Danika Rodrigues, Ph.D. '26, in bioengineering (Eliza Grinnell/SEAS)
Danika Rodrigues has been researching cancer therapies since she was a biomedical engineering undergraduate and master’s student at the University of Michigan. But it was working at Janssen Pharmaceuticals, a division of Johnson & Johnson, that convinced her that not only was cancer research interesting — it was what she wanted for her career.
“There’s been so much advancement in the cancer field, and yet it's still really hard to treat, and there's still so much research left to be done,” Rodrigues said. “I realized this was a career that I wanted to pursue, being in the R&D space, being able to make medicines for patients.”

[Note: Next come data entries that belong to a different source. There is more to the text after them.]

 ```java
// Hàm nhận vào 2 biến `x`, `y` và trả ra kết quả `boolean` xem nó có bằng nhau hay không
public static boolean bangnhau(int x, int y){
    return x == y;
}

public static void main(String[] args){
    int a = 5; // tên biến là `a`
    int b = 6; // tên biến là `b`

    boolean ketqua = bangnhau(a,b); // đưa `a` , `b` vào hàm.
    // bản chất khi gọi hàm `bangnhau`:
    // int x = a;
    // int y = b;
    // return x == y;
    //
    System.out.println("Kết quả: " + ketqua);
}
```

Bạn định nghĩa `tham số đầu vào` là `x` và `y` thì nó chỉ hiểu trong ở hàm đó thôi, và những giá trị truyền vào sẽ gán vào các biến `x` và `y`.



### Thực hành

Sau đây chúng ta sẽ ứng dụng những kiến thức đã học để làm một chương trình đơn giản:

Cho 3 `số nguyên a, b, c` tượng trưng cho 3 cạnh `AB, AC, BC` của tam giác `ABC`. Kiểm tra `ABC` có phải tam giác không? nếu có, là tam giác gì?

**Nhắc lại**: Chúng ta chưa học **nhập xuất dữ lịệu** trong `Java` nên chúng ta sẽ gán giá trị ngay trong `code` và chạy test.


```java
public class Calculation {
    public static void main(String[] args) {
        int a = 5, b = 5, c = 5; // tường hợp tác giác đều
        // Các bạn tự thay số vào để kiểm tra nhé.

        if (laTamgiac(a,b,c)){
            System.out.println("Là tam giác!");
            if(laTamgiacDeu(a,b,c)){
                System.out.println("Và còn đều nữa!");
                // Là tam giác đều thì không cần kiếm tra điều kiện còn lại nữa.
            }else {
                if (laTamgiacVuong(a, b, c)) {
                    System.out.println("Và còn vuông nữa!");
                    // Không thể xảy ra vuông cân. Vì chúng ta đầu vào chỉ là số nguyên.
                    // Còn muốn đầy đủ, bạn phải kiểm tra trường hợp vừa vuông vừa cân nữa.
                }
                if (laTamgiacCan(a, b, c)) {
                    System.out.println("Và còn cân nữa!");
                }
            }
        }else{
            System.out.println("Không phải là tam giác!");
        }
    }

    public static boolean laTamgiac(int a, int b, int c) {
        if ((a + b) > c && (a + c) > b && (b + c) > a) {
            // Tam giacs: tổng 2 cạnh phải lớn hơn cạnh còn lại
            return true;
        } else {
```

Rodrigues knew she needed further training, which led her to look for Ph.D. programs. That led her to the Samir Mitragotri Laboratory for Drug Delivery at the Harvard John A. Paulson School of Engineering and Applied Sciences (SEAS), where she’s spent the last six years researching cancer therapeutics as a Ph.D. candidate in bioengineering.

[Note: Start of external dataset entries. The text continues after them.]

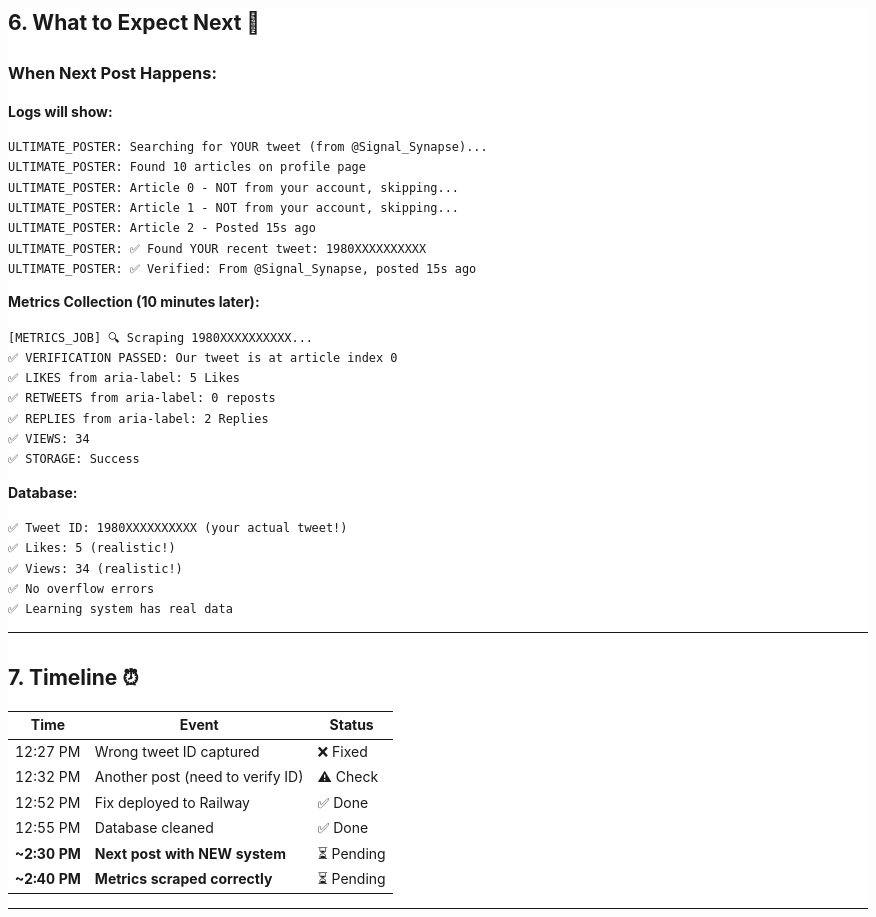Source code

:
## **6. What to Expect Next** 🎉

### **When Next Post Happens:**

**Logs will show:**
```
ULTIMATE_POSTER: Searching for YOUR tweet (from @Signal_Synapse)...
ULTIMATE_POSTER: Found 10 articles on profile page
ULTIMATE_POSTER: Article 0 - NOT from your account, skipping...
ULTIMATE_POSTER: Article 1 - NOT from your account, skipping...
ULTIMATE_POSTER: Article 2 - Posted 15s ago
ULTIMATE_POSTER: ✅ Found YOUR recent tweet: 1980XXXXXXXXXX
ULTIMATE_POSTER: ✅ Verified: From @Signal_Synapse, posted 15s ago
```

**Metrics Collection (10 minutes later):**
```
[METRICS_JOB] 🔍 Scraping 1980XXXXXXXXXX...
✅ VERIFICATION PASSED: Our tweet is at article index 0
✅ LIKES from aria-label: 5 Likes
✅ RETWEETS from aria-label: 0 reposts
✅ REPLIES from aria-label: 2 Replies
✅ VIEWS: 34
✅ STORAGE: Success
```

**Database:**
```
✅ Tweet ID: 1980XXXXXXXXXX (your actual tweet!)
✅ Likes: 5 (realistic!)
✅ Views: 34 (realistic!)
✅ No overflow errors
✅ Learning system has real data
```

---

## **7. Timeline** ⏰

| Time | Event | Status |
|------|-------|--------|
| 12:27 PM | Wrong tweet ID captured | ❌ Fixed |
| 12:32 PM | Another post (need to verify ID) | ⚠️ Check |
| 12:52 PM | Fix deployed to Railway | ✅ Done |
| 12:55 PM | Database cleaned | ✅ Done |
| **~2:30 PM** | **Next post with NEW system** | ⏳ Pending |
| **~2:40 PM** | **Metrics scraped correctly** | ⏳ Pending |

---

“Samir's lab was the perfect place,” she said. “I was drawn to the lab’s novel approaches to research in translational drug delivery. It was really exciting to have the opportunity to be at an institution where there are so many resources, so much interesting research, and so much collaboration in a huge hub of biotechnology. It was an amazing opportunity and I feel so lucky to have been a part of it.”
For her dissertation, Rodrigues combined two branches of the lab: ionic liquids and cell-based therapies. Ionic liquids are essentially liquid salts; but unlike table salt, whose small ions form crystalline structures and are solid at room temperature, ionic liquids are comprised of bulky, organic components that prevent them from forming a lattice structure, keeping them in a liquid state at room temperature without needing to be dissolved.

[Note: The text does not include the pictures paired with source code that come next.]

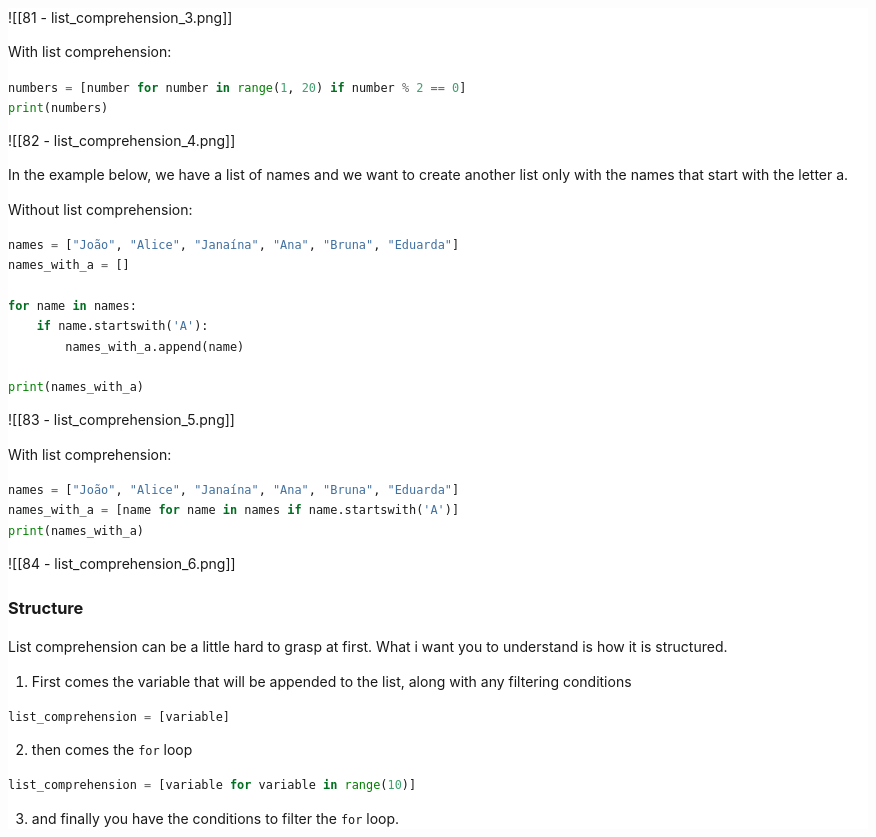 ![[81 - list_comprehension_3.png]]

With list comprehension:

```python
numbers = [number for number in range(1, 20) if number % 2 == 0]  
print(numbers)
```

![[82 - list_comprehension_4.png]]

In the example below, we have a list of names and we want to create another list only with the names that start with the letter a.

Without list comprehension:

```python
names = ["João", "Alice", "Janaína", "Ana", "Bruna", "Eduarda"]  
names_with_a = []  
  
for name in names:  
    if name.startswith('A'):  
        names_with_a.append(name)  
  
print(names_with_a)
```

![[83 - list_comprehension_5.png]]

With list comprehension:

```python
names = ["João", "Alice", "Janaína", "Ana", "Bruna", "Eduarda"]  
names_with_a = [name for name in names if name.startswith('A')]  
print(names_with_a)
```

![[84 - list_comprehension_6.png]]

### Structure

List comprehension can be a little hard to grasp at first. What i want you to understand is how it is structured. 

1. First comes the variable that will be appended to the list, along with any filtering conditions

```python
list_comprehension = [variable]  
```

2. then comes the ```for``` loop

```python
list_comprehension = [variable for variable in range(10)]  
```

3. and finally you have the conditions to filter the ```for``` loop.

Rodrigues devised a personalized therapeutic cancer vaccine by using an ionic liquid cocktail to re-engineer tumor cells to then be delivered as a cell therapy. This vaccine approach is designed to train the patient’s own immune system to recognize and attack the cancer and could potentially reduce the need for more aggressive treatments such as radiation or chemotherapy, which risk damaging healthy parts of the body alongside tumors.
“In a clinical setting, you would take a biopsy of the tumor, process those tumor cells into a single cell suspension, modify them, and inject them back in,” she said. “This ionic liquid cocktail enables a single step modification to inactivate the cells while also loading them with an adjuvant cargo to make them more immunogenic, or readily detected by the immune system. Because you're using that patient's own tumor cells, you don't need to figure out the antigens or identifiers to target ahead of time. All that information is captured in those cells.”
Danika Rodrigues, Ph.D. '26, works in a SEAS wet lab (Eliza Grinnell/SEAS)
Rodrigues defended her dissertation in November and has since returned to Pennsylvania to work full-time in the same group, now renamed Johnson & Johnson Innovative Medicine.
“I’m back in the same drug product development and delivery group, working on the formulation of antibody therapeutics,” she said. “I know how to design an experiment, and that's something that I developed during the Ph.D. This is especially helpful as we run different formulation screening experiments to identify the best ingredients to make the drug product-stable and in a form that is suitable to be delivered to patients. The last time I was in this job, I had really no knowledge of immunology, and I've really got a lot of that training in my Ph.D. Now coming back, it’s so helpful to have that background of what disease we're targeting or the mechanism of action for these molecules.”
At Harvard, Rodrigues never lost her interest in the biotech world. She was active in the Harvard Griffin GSAS Harvard Biotech Club, serving on the leadership team as Co-Director of Info Sessions, and also volunteered with Biotech Connection-Bay Area, a non-profit biotech consulting organization.
As an undergraduate, Rodrigues learned how to execute experiments but not how to lead a project. As a Ph.D. student, she learned how to take ownership of a research project, appreciating both the independence to plan her own approach but also the responsibility to understand and grow when an experiment fails.
“You really learn how to really question every step of what you're doing, or look in the literature as to why people are doing it this way,” she said. “Sometimes you don't understand until you try something and fail. The independence and critical thinking are huge components of the Ph.D.”
Rodrigues came to SEAS with a clear goal: expand her knowledge of cancer therapeutics, immunology and drug delivery in order to build on a career in pharmaceutical research. She’s already putting that degree to good use, using what she learned here to develop therapies that could positively impact the health of so many people.
“My advisor is an incredibly kind and intelligent person, which made him such a good mentor,” she said. “I'm so grateful for the opportunity to work on a project that I found super interesting and got to see through to a stage I was really happy with.”